* Stated problem
In the text on neural custom voices below, copy word for word the stretch from "One exciting thing" through "own voice recordings.".

* Source text
▽
One exciting thing I worked on very early on was creating my own custom voice font with Microsoft's custom voice font to enable text to speech. In the years since we have seen some amazing advancements in neural text to speech which give a much better output.

When I found out neural custom voices were available I couldn't resist trying one out. I was eager to see how accurate and natural the results would be compared to my previous attempts, which although recognisable, were not quite there.

For those who are unfamiliar, Microsoft Neural TTS is a cloud-based service that aims to provide highly realistic and expressive speech synthesis using deep neural networks. Voice Fonts, on the other hand, allow users to create custom voices by training the TTS engine on their own voice recordings.
△
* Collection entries
▽
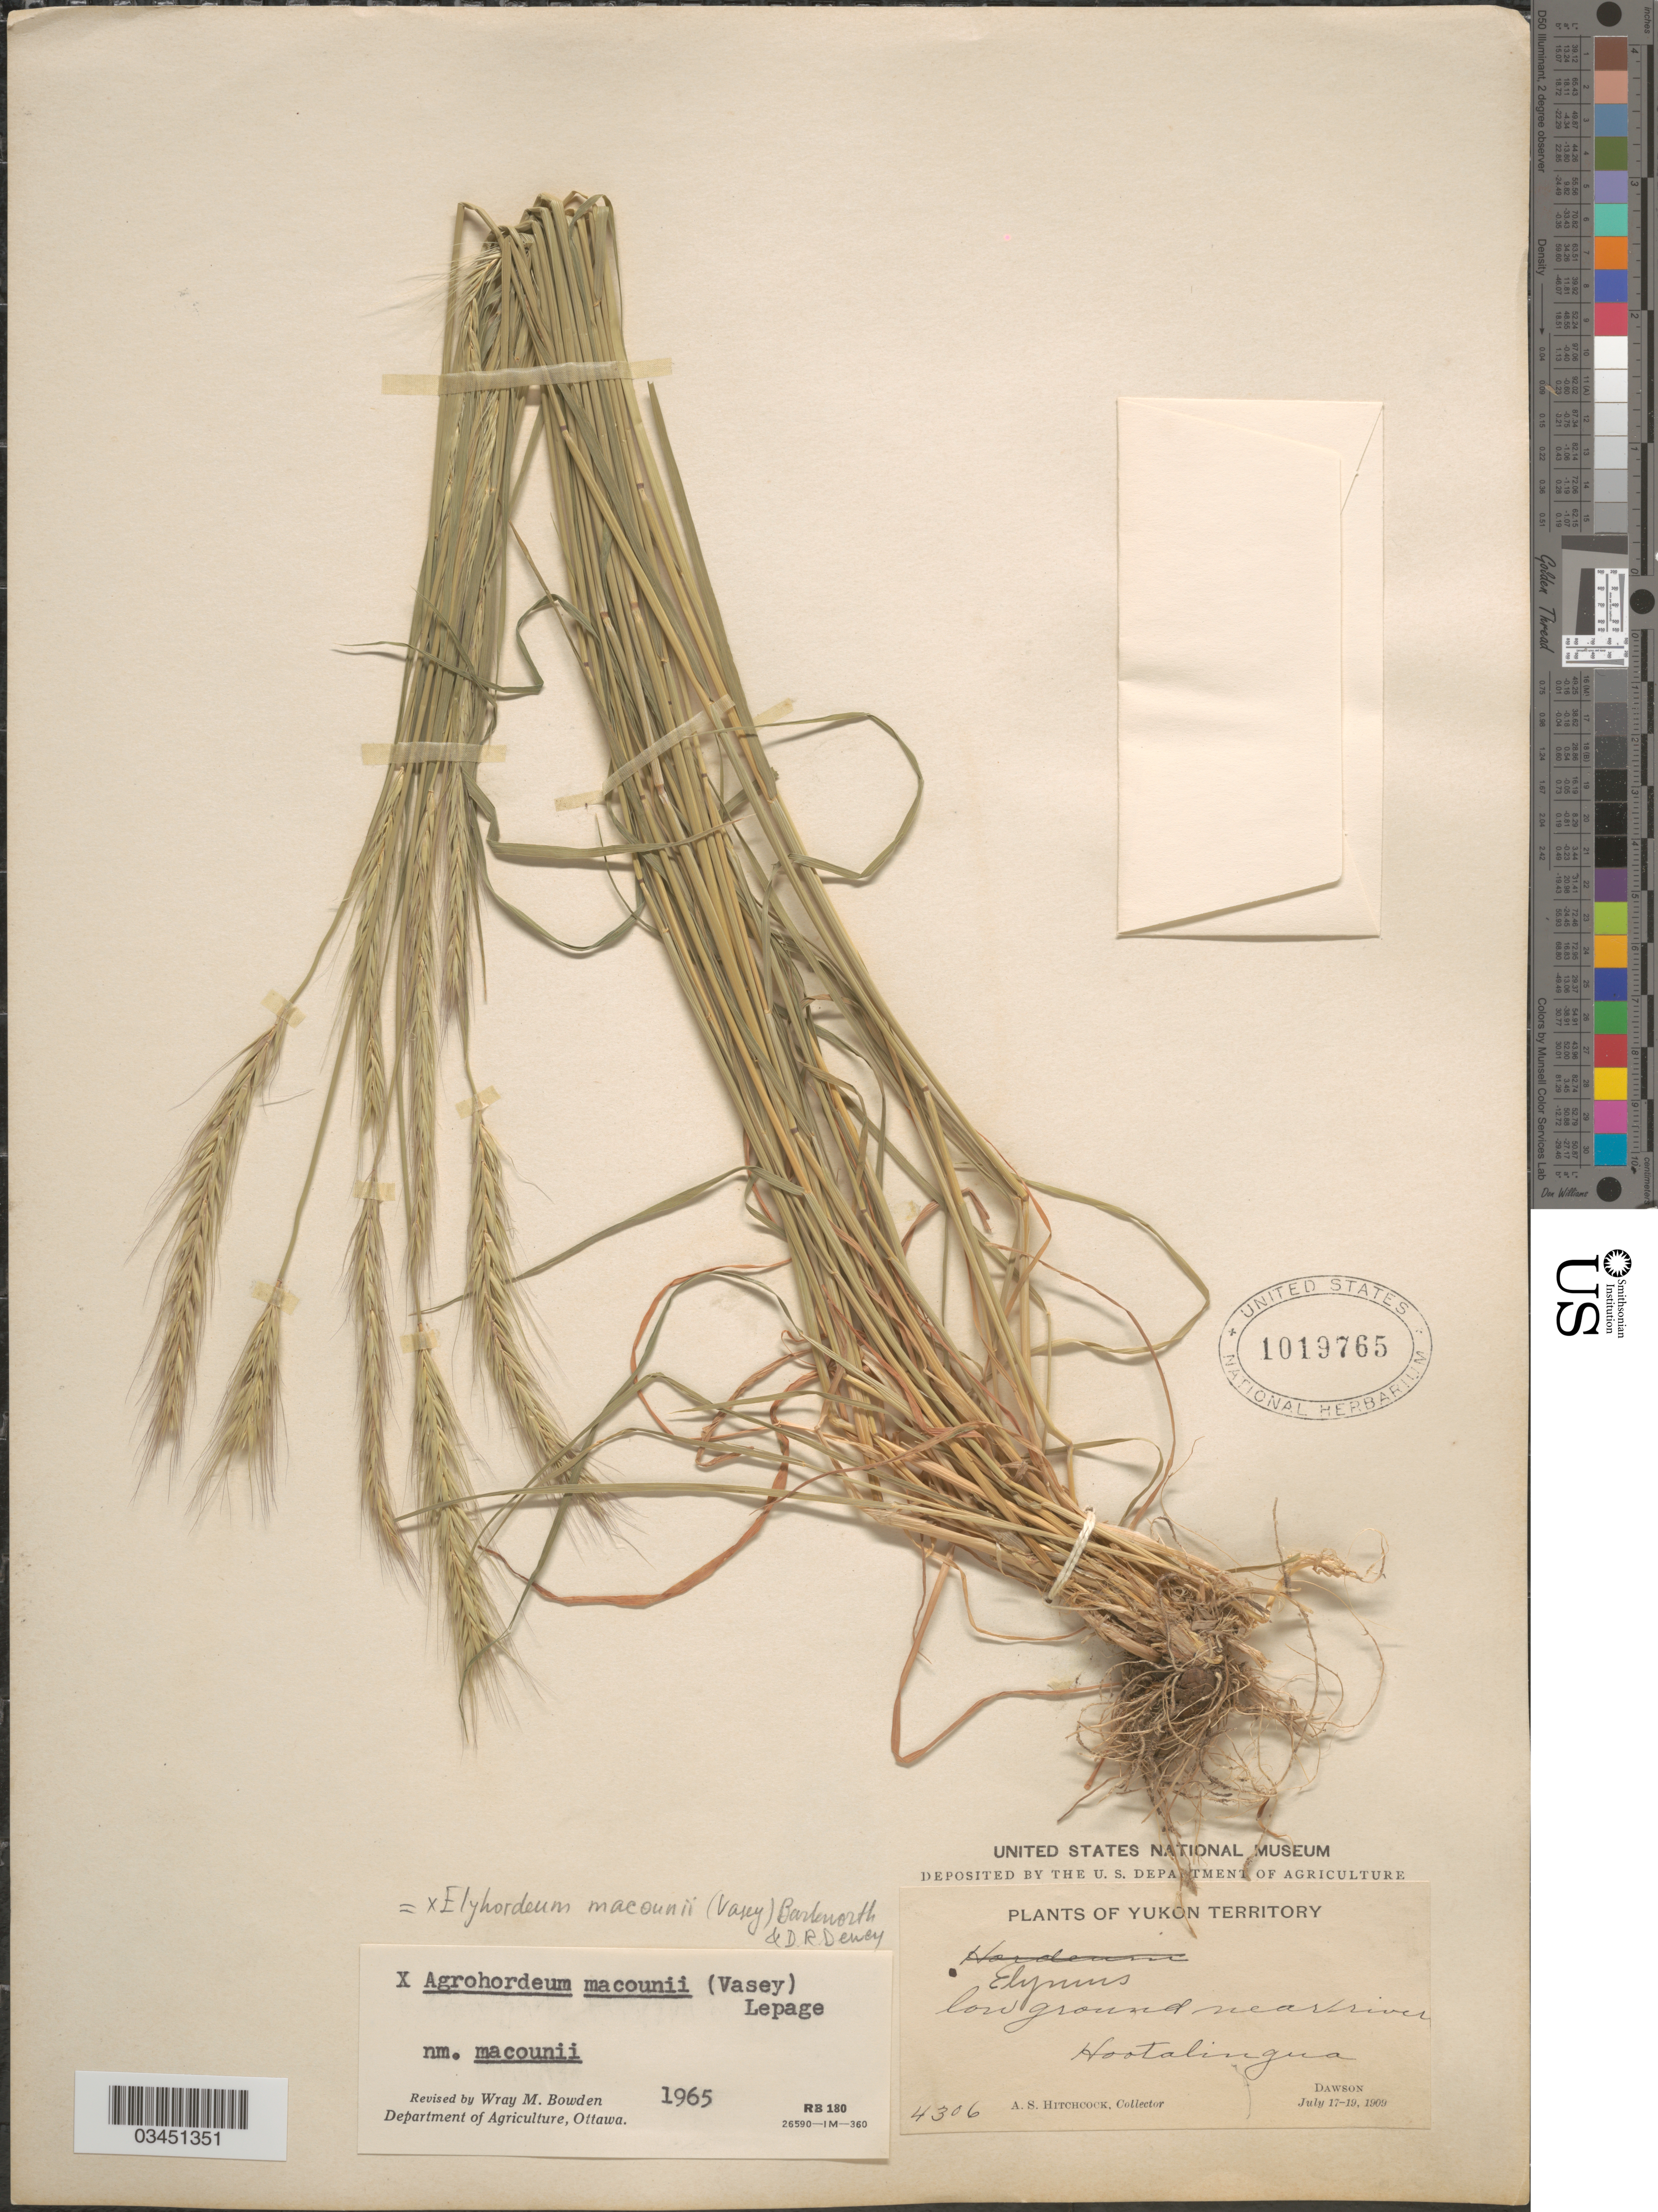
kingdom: Plantae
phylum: Tracheophyta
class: Liliopsida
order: Poales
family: Poaceae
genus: Elyhordeum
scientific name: x Elyhordeum macounii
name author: (Vasey) Barkworth & Dewey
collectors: A. S. Hitchcock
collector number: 4306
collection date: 1909-07-17/1909-07-19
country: Canada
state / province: Yukon Territory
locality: Low ground near river. Hootalingua. Dawson.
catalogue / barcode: US 1019765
△
* Solution to the problem
One exciting thing I worked on very early on was creating my own custom voice font with Microsoft's custom voice font to enable text to speech. In the years since we have seen some amazing advancements in neural text to speech which give a much better output.

When I found out neural custom voices were available I couldn't resist trying one out. I was eager to see how accurate and natural the results would be compared to my previous attempts, which although recognisable, were not quite there.

For those who are unfamiliar, Microsoft Neural TTS is a cloud-based service that aims to provide highly realistic and expressive speech synthesis using deep neural networks. Voice Fonts, on the other hand, allow users to create custom voices by training the TTS engine on their own voice recordings.